On June 23, 2016, the United States Supreme Court issued a landmark decision upholding the race-conscious admissions program at the University of Texas. Under UT’s plan, approximately 25% of an incoming class is filled through a combination of applicants’ “Academic Index” (SAT scores, high school grades) and their “Personal Achievement Index.” The Personal Achievement Index consists of a holistic review of numerous factors, including an applicant’s race.
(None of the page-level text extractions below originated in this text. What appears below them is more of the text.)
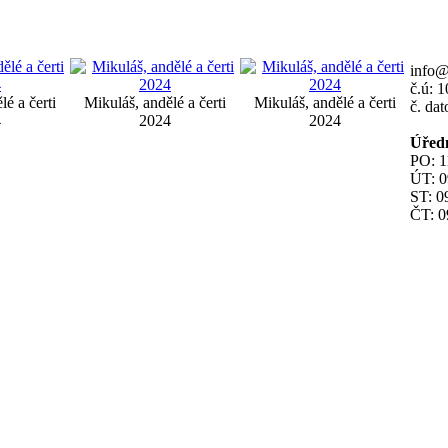
info
č.ú: 
lé a čerti
Mikuláš, andělé a čerti
Mikuláš, andělé a čerti
č. da
4
2024
2024
Úřed
PO: 1
ÚT: 0
ST: 0
ČT: 0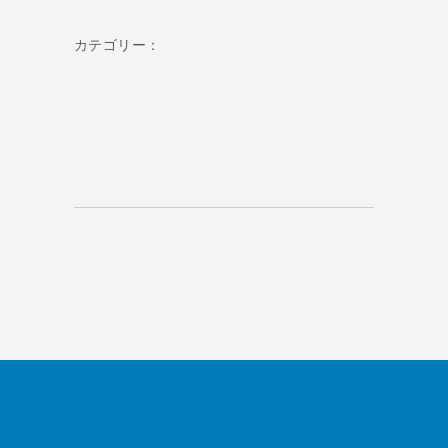
カテゴリー：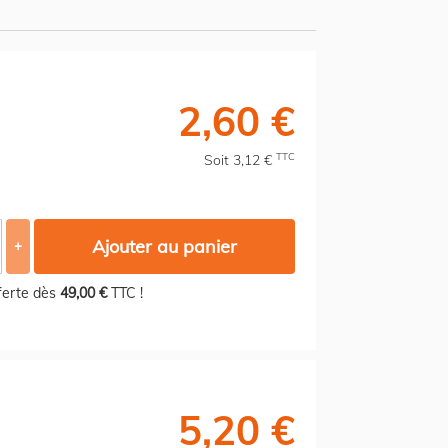
2,60 €
TTC
Soit 3,12 €
Ajouter au panier
+
fferte dès
49,00 €
TTC !
5,20 €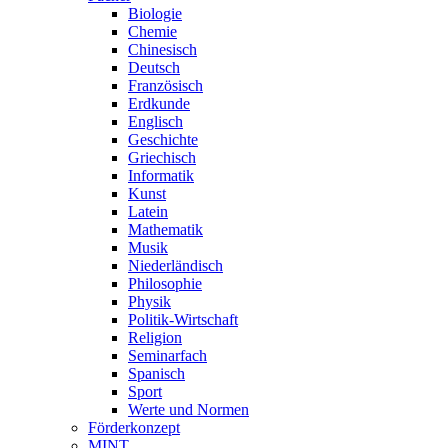
Biologie
Chemie
Chinesisch
Deutsch
Französisch
Erdkunde
Englisch
Geschichte
Griechisch
Informatik
Kunst
Latein
Mathematik
Musik
Niederländisch
Philosophie
Physik
Politik-Wirtschaft
Religion
Seminarfach
Spanisch
Sport
Werte und Normen
Förderkonzept
MINT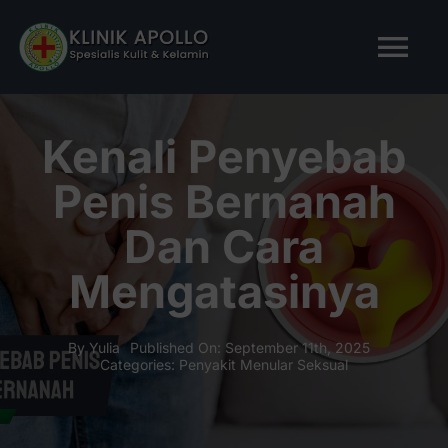
Skip
to
Tog
content
Nav
BERANDA
Kenali Penyebab
Penis Bernanah
TENTANG KAMI
Dan Cara
LAYANAN KAMI
Mengatasinya
ARTIKEL
By
Yulia
Published On: September 11th, 2025
Categories:
Penyakit Menular Seksual
Tanya Apollo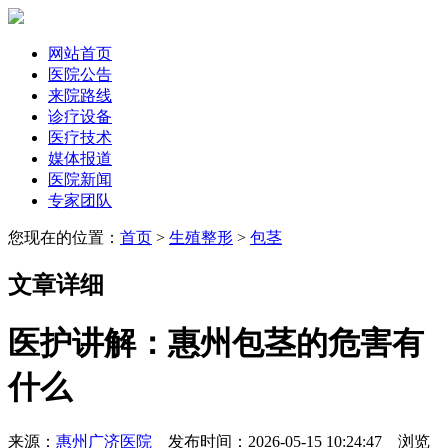
网站首页
医院公告
来院路线
诊疗设备
医疗技术
媒体报道
医院新闻
专家团队
您现在的位置：
首页
>
生殖整形
>
包茎
文章详细
医护讲解：惠州包茎的危害有
什么
来源：
惠州广济医院
发布时间：2026-05-15 10:24:47 浏览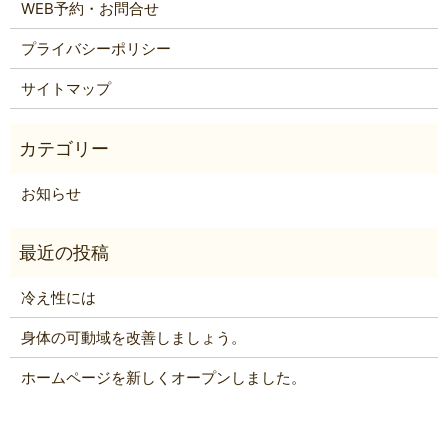
WEB予約・お問合せ
プライバシーポリシー
サイトマップ
お知らせ
冷え性には
身体の可動域を改善しましょう。
ホームページを新しくオープンしました。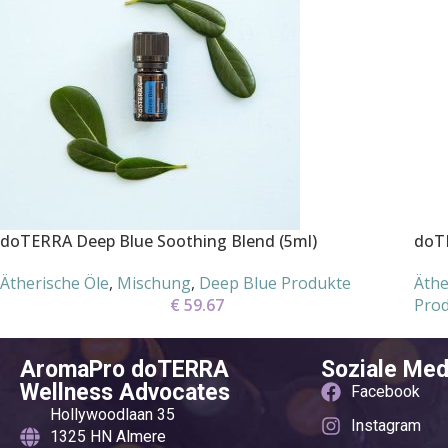
doTERRA Deep Blue Soothing Blend (5ml)
doTE
Ätherische Öle
,
Mischung
,
Deep Blue Produkte
Äthe
€
59.67
Pro
AromaPro doTERRA
Soziale Med
Wellness Advocates
Facebook
Hollywoodlaan 35
Instagram
1325 HN Almere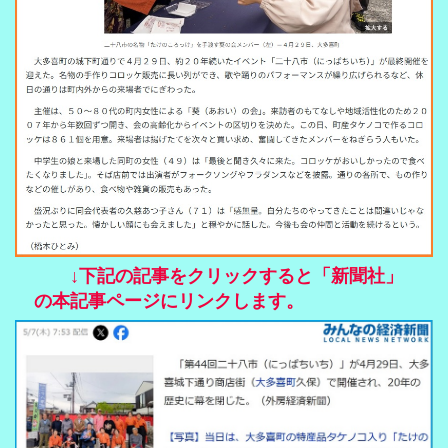
↓下記の記事をクリックすると「新聞社」
の本記事ページにリンクします。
A student who was denied admission filed a lawsuit to challenge the program, claiming that UT’s consideration of race as a factor in admissions denied her rights under the Constitution’s Equal Protection Clause.

The Supreme Court–in a 4-3 vote (Justices Kennedy, Ginsburg, Breyer and Sotomayor were in the majority, Justices Thomas, Alito and Chief Justice Roberts dissented, and Justice Kagan did not participate)–decided that UT’s consideration of race as part of its admissions process did not violate the Constitution. Applying a “strict scrutiny” standard, the Court found that UT had articulated precise and concrete goals for its race-conscious admissions program (including combating stereotypes, promoting racial understanding and preparing students for a diverse workforce). The Court further found that UT had shown that the race-conscious program was narrowly-tailored to address these goals (the Court noted that consideration of race had only a minor impact on the number of minority students admitted to UT) and that race-neutral programs would not achieve UT’s diversity goals. However, the Supreme Court also sounded a cautionary note: it stressed that UT must continually evaluate its race-conscious admissions program to ensure that race plays no greater role than necessary to accomplish its diversity goals.

Justice Alito filed a lengthy dissent, arguing that the Court majority did not, in fact, apply a “strict scrutiny” standard of review but rather deferred in large part to UT’s asserted justifications for its admissions program without requiring UT to meet its burden to show that a race-conscious program was necessary and that the particular race-conscious program it put in place was narrowly-tailored to meet that necessity.

Client Tip: While race-conscious admissions programs in public college admissions continue to be permissible, the Court’s warning that institutions have a “continuing obligation” to ensure that such programs is significant. Institutions should continue, both now and at regular intervals in the future, review any race-conscious admissions program to ensure that it complies with the standards the Supreme Court reiterated in Fisher.